The one off costs include the following:

  • A mortgage arrangement fee-this can vary depending on the type of house you are purchasing and can be anything form £500-£1500. A re-mortgage or a Buy to Let will incur higher fees. If you do not have the money to pay these fees up front then you can possibly arrange to have them added to your mortgage loan, but if you do this you will have to pay interest on this on top.
  • Deposit-This needs to be at least 5% of the purchase price of your property. This needs to be paid before you can apply for a mortgage. For example, on a purchase price of £200,000, you will at have to pay £10,000 up front. If you are able to provide a higher deposit, then you will get a better mortgage deal. The government can also offer assistance with their Help to Buy scheme for those who have just managed to obtain 5% deposit. This scheme is designed for first time buyers or those who want to move up the property ladder.
  • Valuation fee-the valuation provides an idea of how much your property is worth and is usually arranged by your mortgage lender. In most cases the valuation will cost between £200-£600. You may also choose to have a Home buyers report or a Building survey conducted in order to obtain a more detailed assessment of the property and if there are any defects in the property. Please see our Carrying out a survey guide for more details regarding the different types of survey.
  • Stamp Duty Land Tax (SDLT) – Is a tax that you will have to pay on all properties purchased at a price greater than £125,000. The amount of SDLT you will have to pay will depend on the value of the property you intend to purchase and can be clearly set out as follows (these bands/percentages may be subject to change in the future):
Property Price %of SDLT
£0-£125,000 0
£125,001-£250,000 2
£250,000-£925,000 5
£925,000-£1,500,000 10
£1,500,001+ 12

It is to be noted that if you are buying a second home or a buy to let property –then you will have to pay an extra 3%.
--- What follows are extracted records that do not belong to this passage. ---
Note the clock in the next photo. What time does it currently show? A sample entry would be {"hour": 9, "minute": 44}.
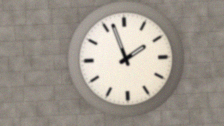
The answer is {"hour": 1, "minute": 57}
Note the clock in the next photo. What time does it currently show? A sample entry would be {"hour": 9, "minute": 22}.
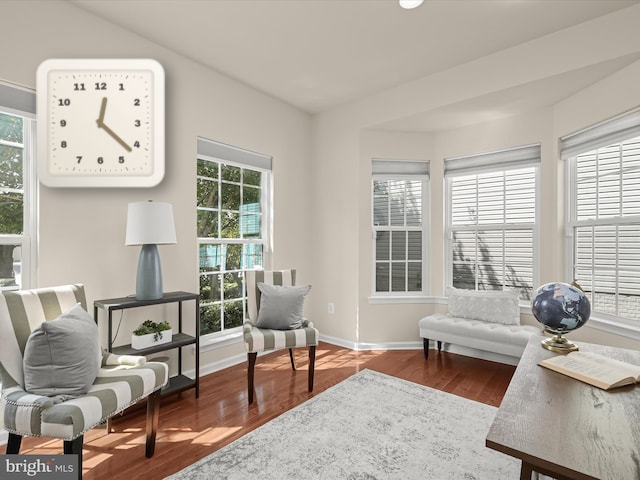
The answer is {"hour": 12, "minute": 22}
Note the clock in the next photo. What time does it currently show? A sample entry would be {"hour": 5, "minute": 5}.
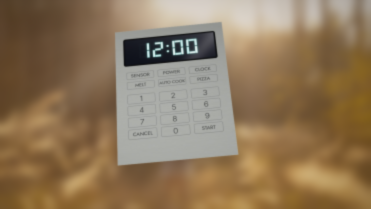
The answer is {"hour": 12, "minute": 0}
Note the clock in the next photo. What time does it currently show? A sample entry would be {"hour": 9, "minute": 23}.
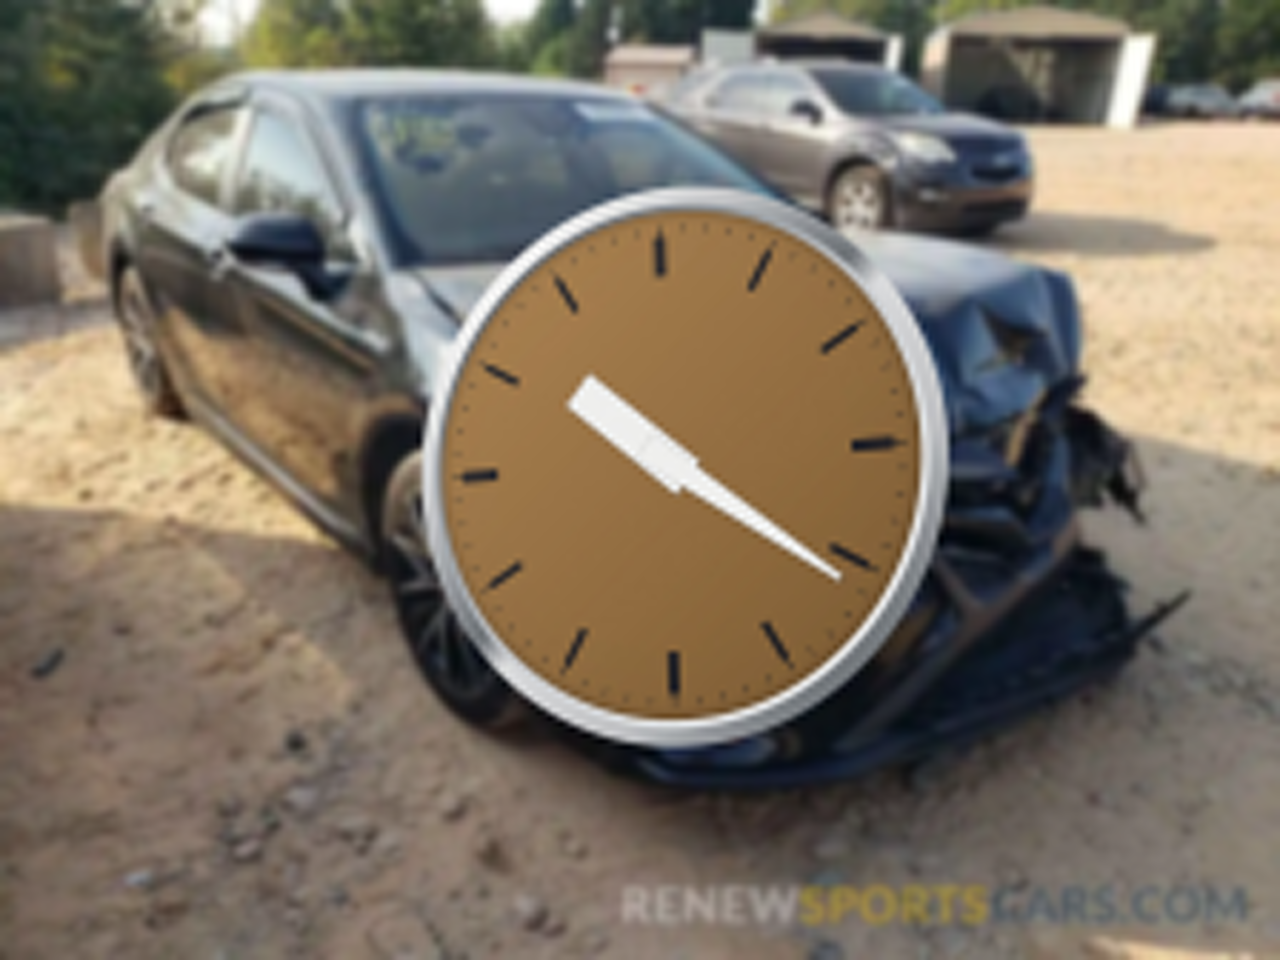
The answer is {"hour": 10, "minute": 21}
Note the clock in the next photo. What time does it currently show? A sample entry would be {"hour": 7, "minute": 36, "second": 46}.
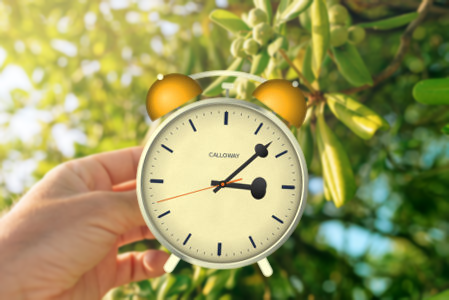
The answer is {"hour": 3, "minute": 7, "second": 42}
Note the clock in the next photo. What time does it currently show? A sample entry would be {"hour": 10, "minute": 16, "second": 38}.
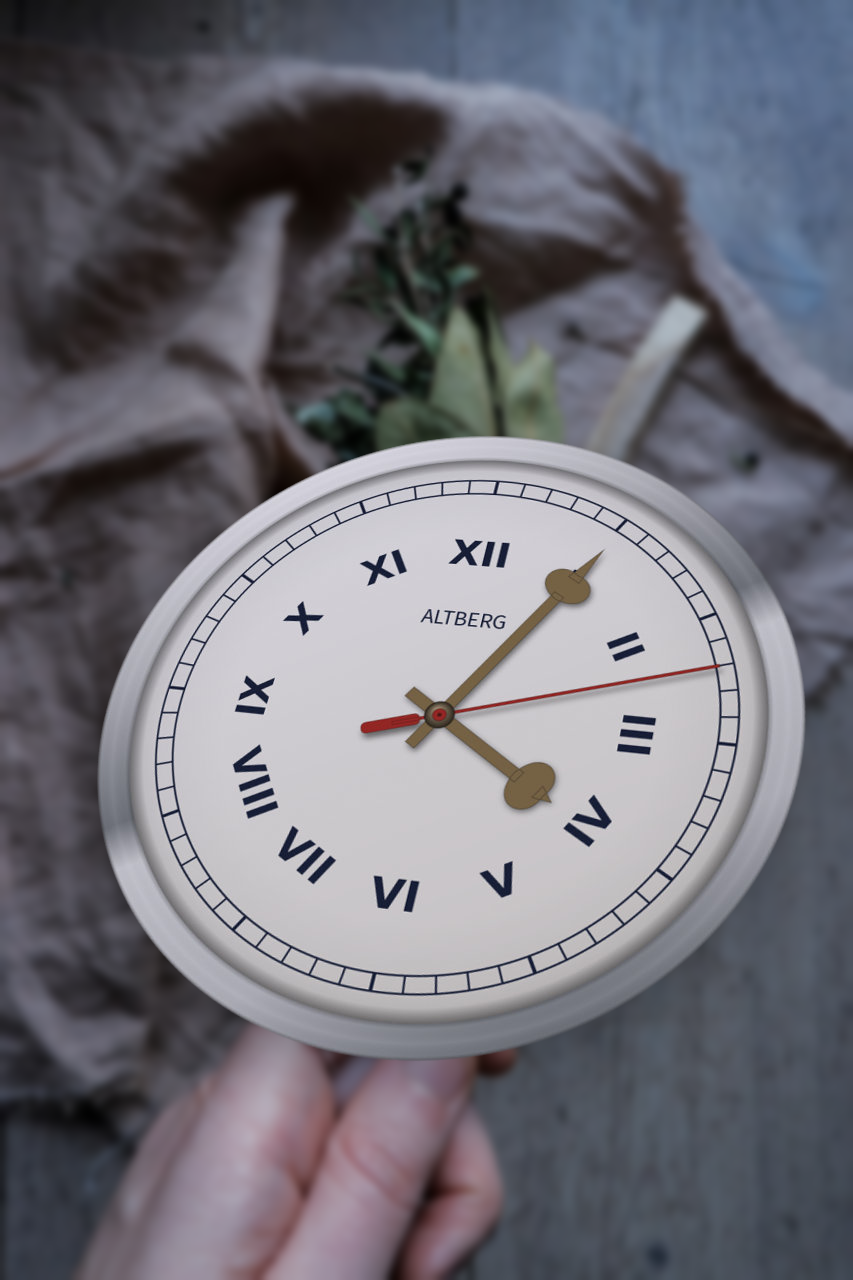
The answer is {"hour": 4, "minute": 5, "second": 12}
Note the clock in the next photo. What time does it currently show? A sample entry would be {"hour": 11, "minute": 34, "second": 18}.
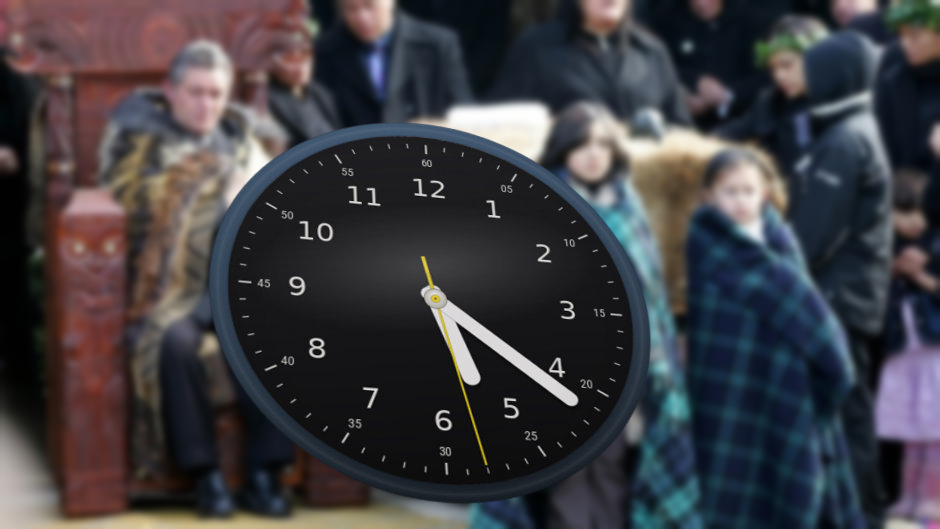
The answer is {"hour": 5, "minute": 21, "second": 28}
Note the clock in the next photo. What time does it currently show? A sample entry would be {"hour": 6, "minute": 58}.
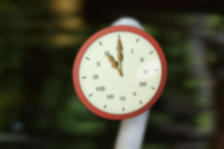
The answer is {"hour": 11, "minute": 0}
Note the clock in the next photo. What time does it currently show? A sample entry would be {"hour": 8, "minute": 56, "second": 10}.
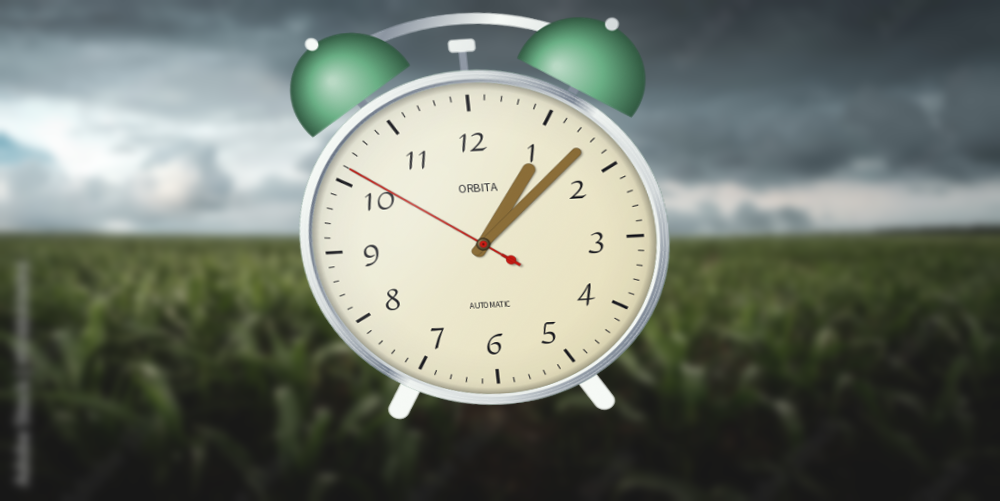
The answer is {"hour": 1, "minute": 7, "second": 51}
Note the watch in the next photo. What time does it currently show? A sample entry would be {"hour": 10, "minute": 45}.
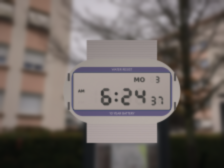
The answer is {"hour": 6, "minute": 24}
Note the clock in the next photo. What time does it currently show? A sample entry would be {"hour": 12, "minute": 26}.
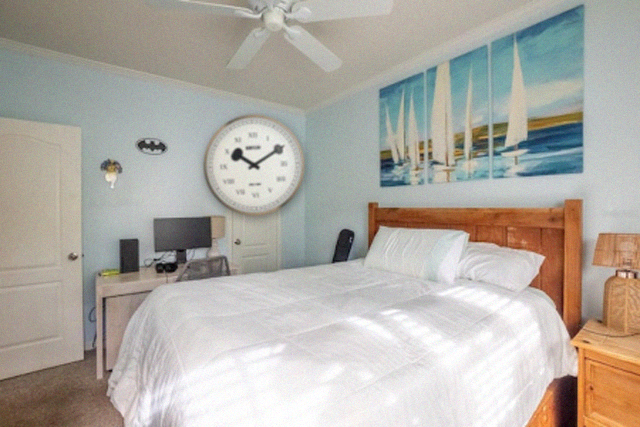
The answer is {"hour": 10, "minute": 10}
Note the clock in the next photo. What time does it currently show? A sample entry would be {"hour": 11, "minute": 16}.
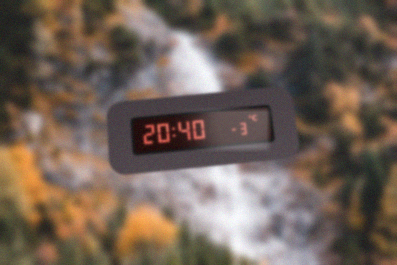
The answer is {"hour": 20, "minute": 40}
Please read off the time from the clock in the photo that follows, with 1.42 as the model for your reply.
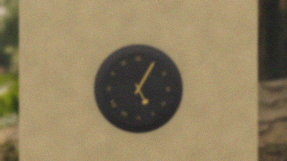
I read 5.05
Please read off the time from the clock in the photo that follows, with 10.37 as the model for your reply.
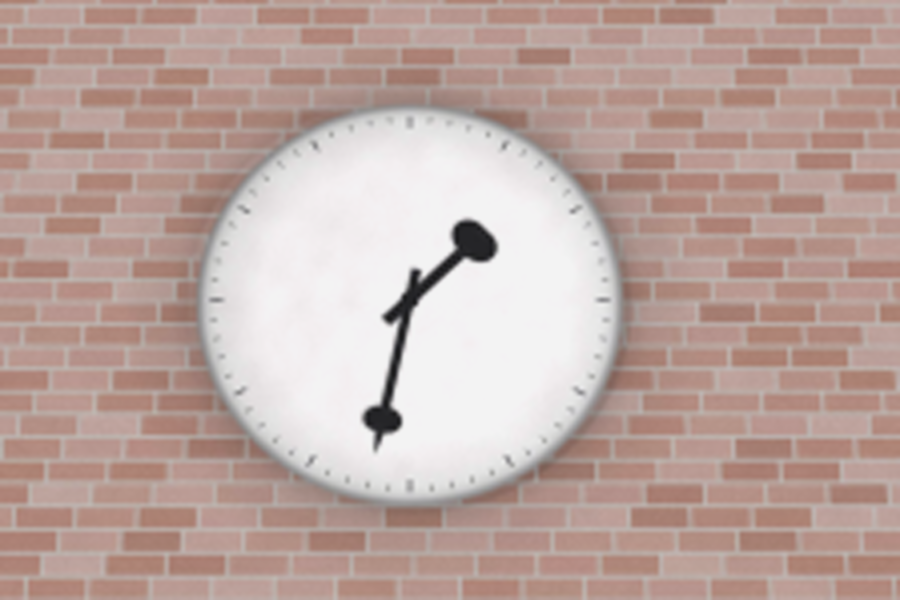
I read 1.32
  • Legal /Conveyancing fees- It is compulsory that you have a Solicitor or a licensed Conveyancer to deal with the legal side of purchasing a property. They may charge you a flat fee or a % of the value of the property. Fees will be wide ranging and will depend on the complexity of the transaction.
  • Land Registration fees- A fee will be charged for registering the property as the new owner.
  • Additional fees will include money transfer fees between mortgage lenders and fees for searches on the property (which may be included in your Solicitor/Conveyancer’s fees).
  • Removal Costs-these costs will vary and will depend on how many belongings you have.
  • Then, following on from the above one off costs, there are a list of continuous and ongoing costs that you must consider and which include:
  • Home and Contents Insurance-it is a compulsory requirement of the mortgage lender that you have buildings insurance in place in order to cover and protect your new home in case for example there was a flood or subsidence amongst other risks. Whilst not compulsory, it is a good idea to get contents insurance to protect your belongings.
  • Utility bills
  • Council Tax
  • Furnishings
  • Repairs and redecorating
  • In the case of leasehold properties-property owners will have to pay regular ground rent alongside service charges and possible sinking fund charges.

Not to forget your mortgage which is a long term continuous payment that you will need to meet until the loan you originally took with your mortgage lender plus interest is fully paid off.